• _练习要求_:
1. 按照这段拓扑排序题解的说明，如果既没有产生环，又不能确定唯一的拓扑序，应输出什么？
2. 从末尾处接着续写这段拓扑排序题解。

• _文档片段_:
================================

题意:很久才弄清楚。输入数字N,(要把A~Z的前N个字母进行拓扑排序)。然后输入M,(存在M条边)。
如果在某一次输入之后产生环,输出是哪一次。
如果确定了完整且唯一的拓扑序,输出在第几次得到,以及这个序列。
如果既没有产生环,而且不能确定唯一的拓扑序,输出cannot。(神题啊)
思路:每一次输入之后,进行一次拓扑排序。正确姿势如下:
For(i = 0 ~ n) {//对每个顶点
For(k = 0 ~ n) {
找到一个入度为0且未曾访问的点cur;
}
For(与该点相连所有的边) {
入度--;
}
vis[cur] = true;
}
这道神题的关键点是做判断的优先级。一定要先判断是否成环,然而想要判断是否成环则要等到在剩下的点中找不到入度为0的点的时候。而且初次判断结束后,不必再重新判断(Fu k)。
代码如下:
/*
ID: j.sure.1
PROG:
LANG: C++
*/
/****************************************/
#include <cstdio>
#include <cstdlib>
#include <cstring>
#include <algorithm>
#include <cmath>
#include <stack>
#include <queue>
#include <vector>
#include <map>
#include <string>
#include <iostream>
using namespace std;
/****************************************/
const int N = 30, M = N*N;
bool vis[N], confuse, go_on;
int n, m, indeg[N], degree[N];
vector <int> G[N], ans;
void init()
{
ans.clear();
memcpy(degree, indeg, sizeof(indeg));
memset(vis, 0, sizeof(vis));
confuse = false;
}
int Topsort()
{
init();
for(int k = 0; k < n; k++) {
int zero = 0, alph = 0, cur;
for(int i = 0; i < n; i++) {
if(vis[i]) continue;
if(!degree[i]) {
cur = i;
zero++;
}
}
if(zero) {
for(int i = 0; i < G[cur].size(); i++) {
degree[G[cur][i]]--;
}
vis[cur] = true;
ans.push_back(cur);
}
if(zero == 0)
return 1;//最高优先级别,但是必须在所有0入度点访问完之后才能肯定
if(zero > 1)

================================

• _记录信息_:
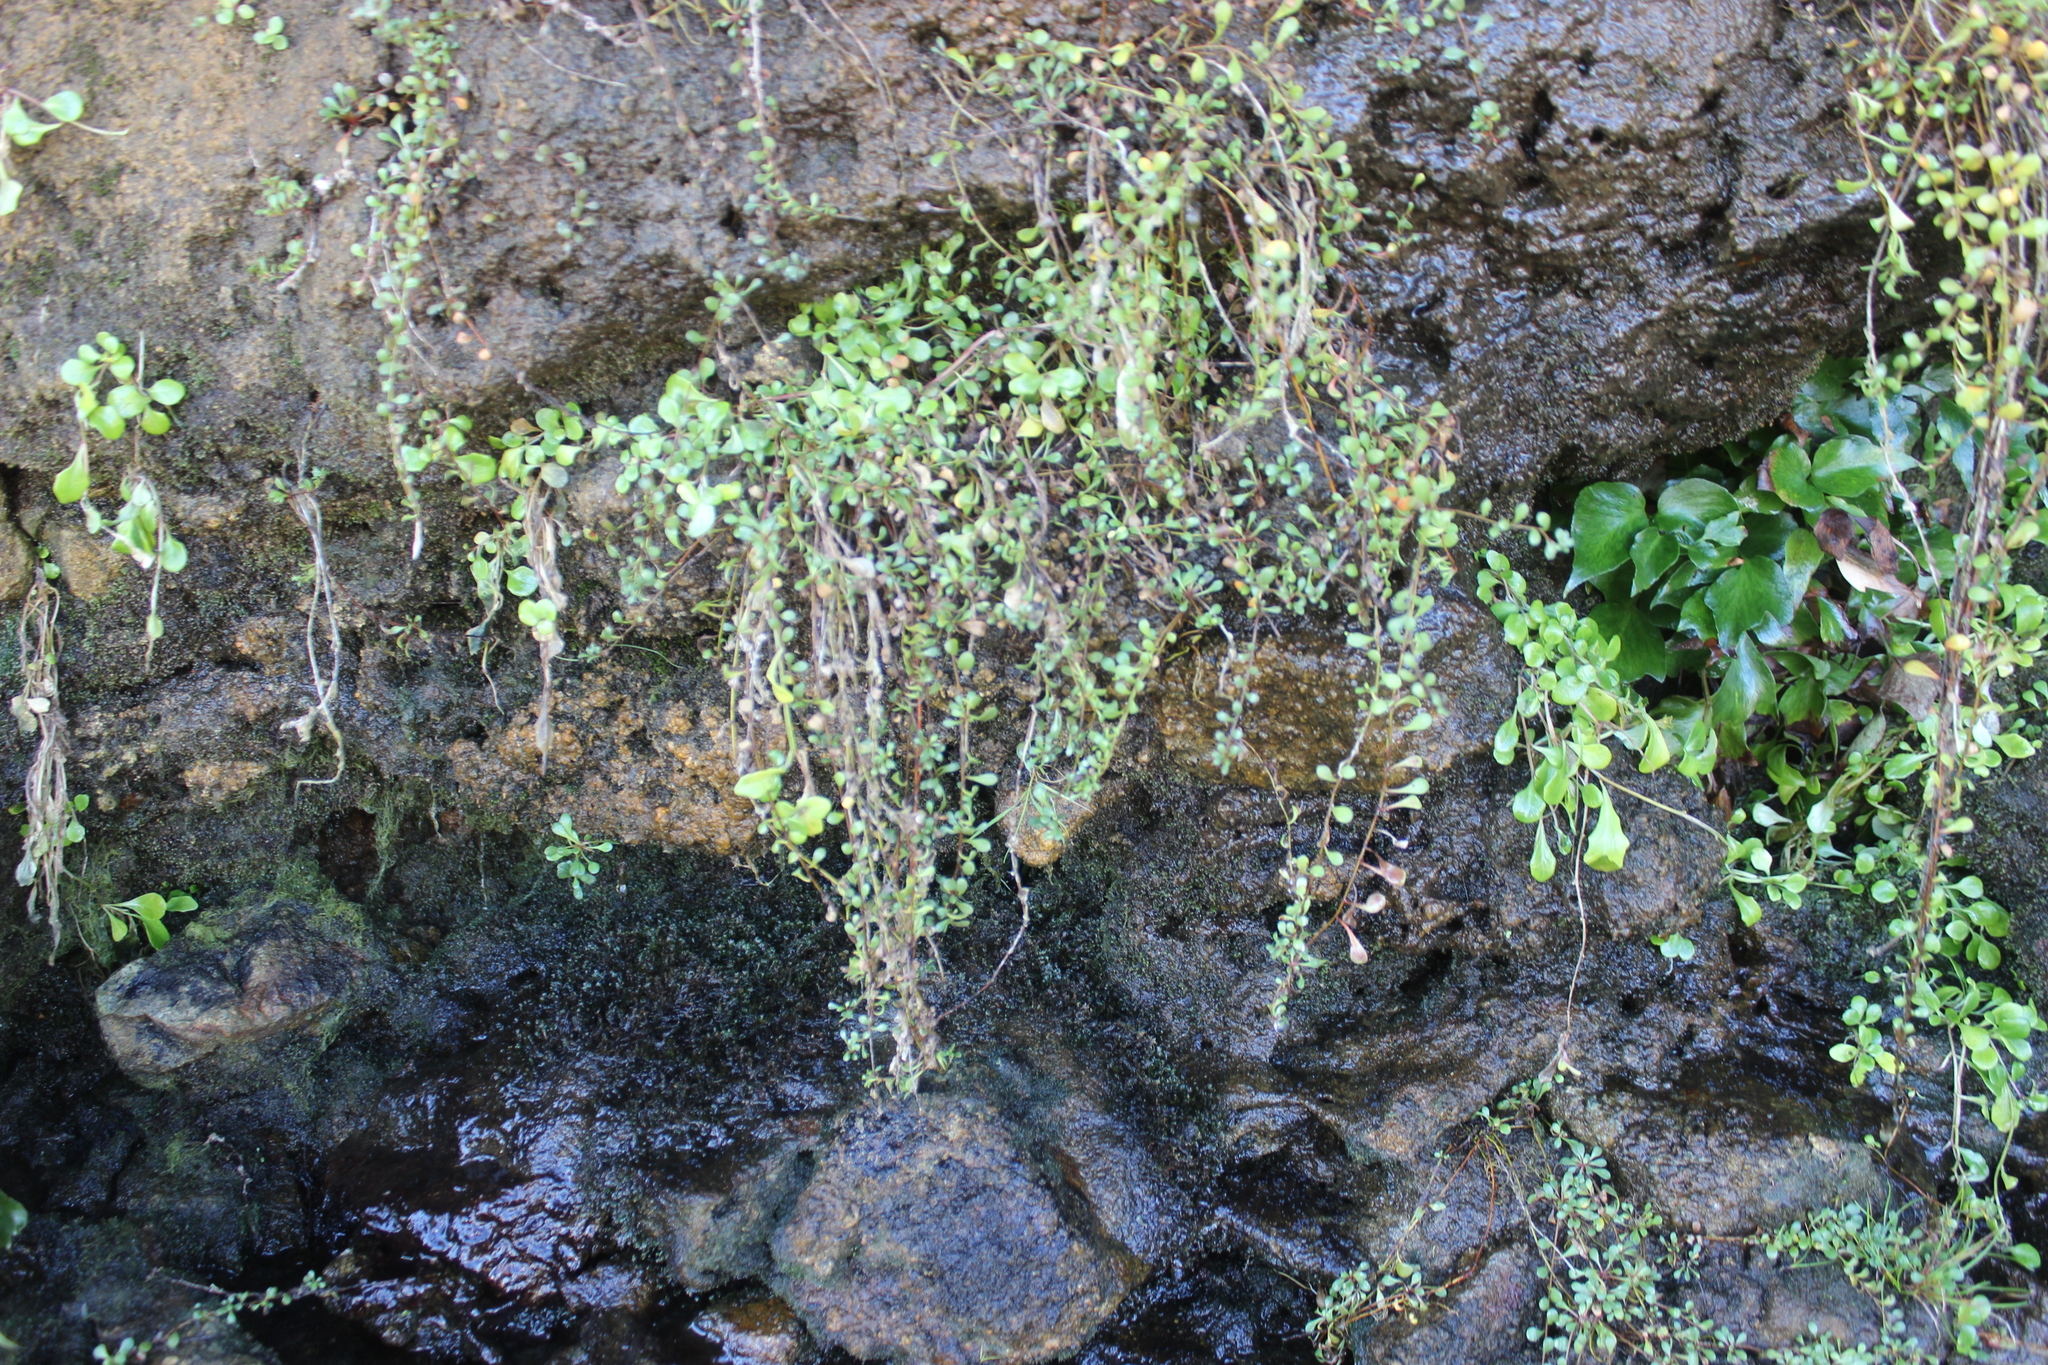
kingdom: Plantae
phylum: Tracheophyta
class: Magnoliopsida
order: Ericales
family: Primulaceae
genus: Samolus
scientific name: Samolus repens
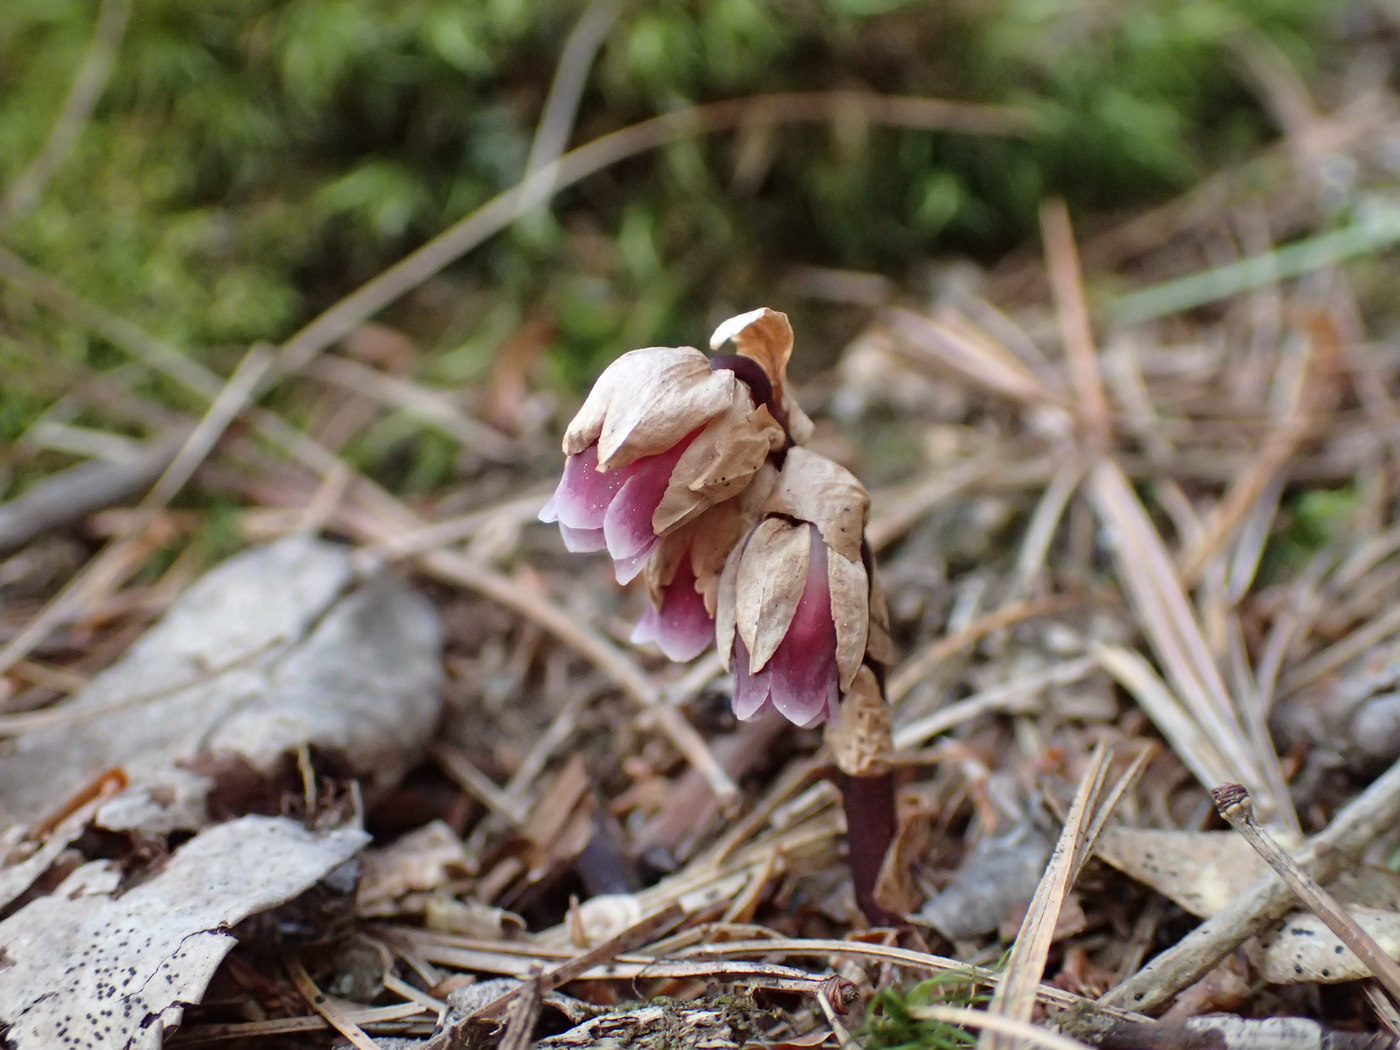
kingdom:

================================

• _练习解答_:
1. 应输出cannot。

2.
confuse = true;//多个入度为0,继续访问入度为0的点
}
if(confuse) return 2;
return 0;
}
void PR(int ret, int rela)
{
if(ret == 1) {
go_on = false;
printf("Inconsistency found after %d relations.\n", rela);
}
else if(ret == 0) {
go_on = false;
printf("Sorted sequence determined after %d relations: ", rela);
for(int j = 0; j < n-1; j++)
printf("%c", ans[j]+'A');
printf("%c.\n", ans[n-1]+'A');
}
else if(rela == m && ret == 2) {
puts("Sorted sequence cannot be determined.");
}
}
int main()
{
#ifdef J_Sure
freopen("1094.in", "r", stdin);
//freopen(".out", "w", stdout);
#endif
while(scanf("%d%d", &n, &m),n) {
for(int i = 0; i < N; i++)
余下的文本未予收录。